Das Gericht war an die Sachverhaltsfeststellung der Vorinstanz gebunden. Dass der Beschwerdeführer sich angeblich trotz formulierter schriftlicher Beschwerde ausser Stande „sah“, sich selbst zu verteidigen, ist eine Sachfrage; das Gericht hätte diesen Umstand also nur feststellen können, wenn die Vorinstanz offensichtlich unrichtig erkannt hätte, und hätte zumindest die vorinstanzlichen Erwägungen zur selbstbehaupteten fehlenden Verteidigungsfähigkeit beurteilen müssen. E2.3 und dem Rest des Urteils entnehme ich jedoch nichts dergleichen, die vorgebrachten Umstände (seine Verweise auf Verteidigerschriften, mangelnde juristische Sprachkenntnisse, seine redundante Sprache, seine „äusserste Weitschweifigkeit“ in der Formulierung – mehr macht das Urteil in der Sache nicht geltend) befassen sich nicht mit der Vorinstanz und stützen die gerichtliche Folgerung nicht.
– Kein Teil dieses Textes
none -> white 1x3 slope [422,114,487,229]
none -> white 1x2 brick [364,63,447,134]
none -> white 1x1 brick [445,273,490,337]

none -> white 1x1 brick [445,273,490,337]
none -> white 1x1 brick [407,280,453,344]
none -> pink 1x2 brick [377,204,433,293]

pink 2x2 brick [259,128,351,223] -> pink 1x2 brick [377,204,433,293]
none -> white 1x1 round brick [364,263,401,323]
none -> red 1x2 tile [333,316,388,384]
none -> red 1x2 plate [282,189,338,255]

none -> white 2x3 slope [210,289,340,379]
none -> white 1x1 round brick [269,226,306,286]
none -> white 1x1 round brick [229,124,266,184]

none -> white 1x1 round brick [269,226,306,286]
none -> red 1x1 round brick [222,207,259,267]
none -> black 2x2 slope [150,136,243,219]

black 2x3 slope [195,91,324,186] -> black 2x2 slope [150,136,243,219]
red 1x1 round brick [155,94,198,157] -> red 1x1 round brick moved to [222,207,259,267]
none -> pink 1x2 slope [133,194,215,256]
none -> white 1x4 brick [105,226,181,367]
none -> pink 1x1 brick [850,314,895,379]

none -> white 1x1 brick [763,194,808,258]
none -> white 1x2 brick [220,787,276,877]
Die laut Gericht offenbar sauber begründete Eingabe (vgl E4.1 2. Satz, sein Vorbringen bezüglich des Laptops ist unbeschadet der Richtigkeit sofort nachvollziehbar) zeigt genau das Gegenteil, nämlich dass der Beschwerdeführer verständlich argumentiert und sich sehr wohl zu verteidigen weiss. Dass man bei einem Laptop, der nicht mehr auf Knopfdruck startet, nach der Lebenserfahrung zumindest die Batterie herausnimmt und wieder einsetzt, damit der Stromkreis unterbrochen wird, bevor man auf Schaden schliesst, hat das Urteil nicht berücksichtigt, was der Revision den Weg öffnet.